→ Provided records:
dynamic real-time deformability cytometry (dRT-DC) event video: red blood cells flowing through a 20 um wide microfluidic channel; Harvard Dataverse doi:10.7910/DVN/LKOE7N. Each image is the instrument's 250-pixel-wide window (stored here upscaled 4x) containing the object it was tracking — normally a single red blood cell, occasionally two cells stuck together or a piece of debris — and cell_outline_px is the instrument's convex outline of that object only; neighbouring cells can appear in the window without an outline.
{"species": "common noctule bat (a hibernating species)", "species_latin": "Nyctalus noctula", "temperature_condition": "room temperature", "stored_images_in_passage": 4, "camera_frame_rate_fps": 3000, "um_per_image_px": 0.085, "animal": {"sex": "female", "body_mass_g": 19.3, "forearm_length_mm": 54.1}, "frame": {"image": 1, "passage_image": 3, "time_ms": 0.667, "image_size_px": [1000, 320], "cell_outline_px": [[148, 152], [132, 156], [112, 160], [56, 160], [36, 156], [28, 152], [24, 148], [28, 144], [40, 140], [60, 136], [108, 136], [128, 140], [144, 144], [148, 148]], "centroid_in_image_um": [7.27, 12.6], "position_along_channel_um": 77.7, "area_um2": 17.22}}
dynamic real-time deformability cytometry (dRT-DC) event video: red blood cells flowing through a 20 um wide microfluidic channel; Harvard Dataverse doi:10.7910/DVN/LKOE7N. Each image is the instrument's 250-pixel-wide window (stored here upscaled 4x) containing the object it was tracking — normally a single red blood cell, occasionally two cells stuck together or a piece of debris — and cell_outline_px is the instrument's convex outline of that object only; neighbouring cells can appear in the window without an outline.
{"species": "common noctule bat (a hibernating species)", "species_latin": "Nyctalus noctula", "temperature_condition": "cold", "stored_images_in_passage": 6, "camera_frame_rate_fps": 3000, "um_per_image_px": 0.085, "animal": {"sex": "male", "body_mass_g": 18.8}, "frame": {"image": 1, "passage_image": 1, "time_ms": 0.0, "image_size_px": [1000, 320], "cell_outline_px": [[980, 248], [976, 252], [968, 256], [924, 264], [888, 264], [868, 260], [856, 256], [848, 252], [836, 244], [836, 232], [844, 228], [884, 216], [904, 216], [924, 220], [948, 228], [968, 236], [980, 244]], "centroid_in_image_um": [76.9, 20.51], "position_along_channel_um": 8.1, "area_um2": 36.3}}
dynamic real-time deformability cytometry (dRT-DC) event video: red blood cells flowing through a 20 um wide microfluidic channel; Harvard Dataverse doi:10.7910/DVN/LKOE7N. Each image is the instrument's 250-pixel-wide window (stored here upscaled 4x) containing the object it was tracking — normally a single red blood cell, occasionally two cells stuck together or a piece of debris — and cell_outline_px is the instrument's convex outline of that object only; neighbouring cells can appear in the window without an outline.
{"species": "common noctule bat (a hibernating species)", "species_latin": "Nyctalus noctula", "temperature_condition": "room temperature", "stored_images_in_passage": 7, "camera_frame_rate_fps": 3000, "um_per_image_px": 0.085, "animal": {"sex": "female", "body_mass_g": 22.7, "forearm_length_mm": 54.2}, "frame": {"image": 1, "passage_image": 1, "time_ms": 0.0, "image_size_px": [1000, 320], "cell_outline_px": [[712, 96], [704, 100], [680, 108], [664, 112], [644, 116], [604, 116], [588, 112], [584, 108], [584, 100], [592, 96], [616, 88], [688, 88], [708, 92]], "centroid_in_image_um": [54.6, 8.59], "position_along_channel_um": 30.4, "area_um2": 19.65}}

→ Task prompt:
Retype each record exactly, leaving nothing out.

→ Answer in full:
dynamic real-time deformability cytometry (dRT-DC) event video: red blood cells flowing through a 20 um wide microfluidic channel; Harvard Dataverse doi:10.7910/DVN/LKOE7N. Each image is the instrument's 250-pixel-wide window (stored here upscaled 4x) containing the object it was tracking — normally a single red blood cell, occasionally two cells stuck together or a piece of debris — and cell_outline_px is the instrument's convex outline of that object only; neighbouring cells can appear in the window without an outline.
{"species": "common noctule bat (a hibernating species)", "species_latin": "Nyctalus noctula", "temperature_condition": "room temperature", "stored_images_in_passage": 4, "camera_frame_rate_fps": 3000, "um_per_image_px": 0.085, "animal": {"sex": "female", "body_mass_g": 19.3, "forearm_length_mm": 54.1}, "frame": {"image": 1, "passage_image": 3, "time_ms": 0.667, "image_size_px": [1000, 320], "cell_outline_px": [[148, 152], [132, 156], [112, 160], [56, 160], [36, 156], [28, 152], [24, 148], [28, 144], [40, 140], [60, 136], [108, 136], [128, 140], [144, 144], [148, 148]], "centroid_in_image_um": [7.27, 12.6], "position_along_channel_um": 77.7, "area_um2": 17.22}}
dynamic real-time deformability cytometry (dRT-DC) event video: red blood cells flowing through a 20 um wide microfluidic channel; Harvard Dataverse doi:10.7910/DVN/LKOE7N. Each image is the instrument's 250-pixel-wide window (stored here upscaled 4x) containing the object it was tracking — normally a single red blood cell, occasionally two cells stuck together or a piece of debris — and cell_outline_px is the instrument's convex outline of that object only; neighbouring cells can appear in the window without an outline.
{"species": "common noctule bat (a hibernating species)", "species_latin": "Nyctalus noctula", "temperature_condition": "cold", "stored_images_in_passage": 6, "camera_frame_rate_fps": 3000, "um_per_image_px": 0.085, "animal": {"sex": "male", "body_mass_g": 18.8}, "frame": {"image": 1, "passage_image": 1, "time_ms": 0.0, "image_size_px": [1000, 320], "cell_outline_px": [[980, 248], [976, 252], [968, 256], [924, 264], [888, 264], [868, 260], [856, 256], [848, 252], [836, 244], [836, 232], [844, 228], [884, 216], [904, 216], [924, 220], [948, 228], [968, 236], [980, 244]], "centroid_in_image_um": [76.9, 20.51], "position_along_channel_um": 8.1, "area_um2": 36.3}}
dynamic real-time deformability cytometry (dRT-DC) event video: red blood cells flowing through a 20 um wide microfluidic channel; Harvard Dataverse doi:10.7910/DVN/LKOE7N. Each image is the instrument's 250-pixel-wide window (stored here upscaled 4x) containing the object it was tracking — normally a single red blood cell, occasionally two cells stuck together or a piece of debris — and cell_outline_px is the instrument's convex outline of that object only; neighbouring cells can appear in the window without an outline.
{"species": "common noctule bat (a hibernating species)", "species_latin": "Nyctalus noctula", "temperature_condition": "room temperature", "stored_images_in_passage": 7, "camera_frame_rate_fps": 3000, "um_per_image_px": 0.085, "animal": {"sex": "female", "body_mass_g": 22.7, "forearm_length_mm": 54.2}, "frame": {"image": 1, "passage_image": 1, "time_ms": 0.0, "image_size_px": [1000, 320], "cell_outline_px": [[712, 96], [704, 100], [680, 108], [664, 112], [644, 116], [604, 116], [588, 112], [584, 108], [584, 100], [592, 96], [616, 88], [688, 88], [708, 92]], "centroid_in_image_um": [54.6, 8.59], "position_along_channel_um": 30.4, "area_um2": 19.65}}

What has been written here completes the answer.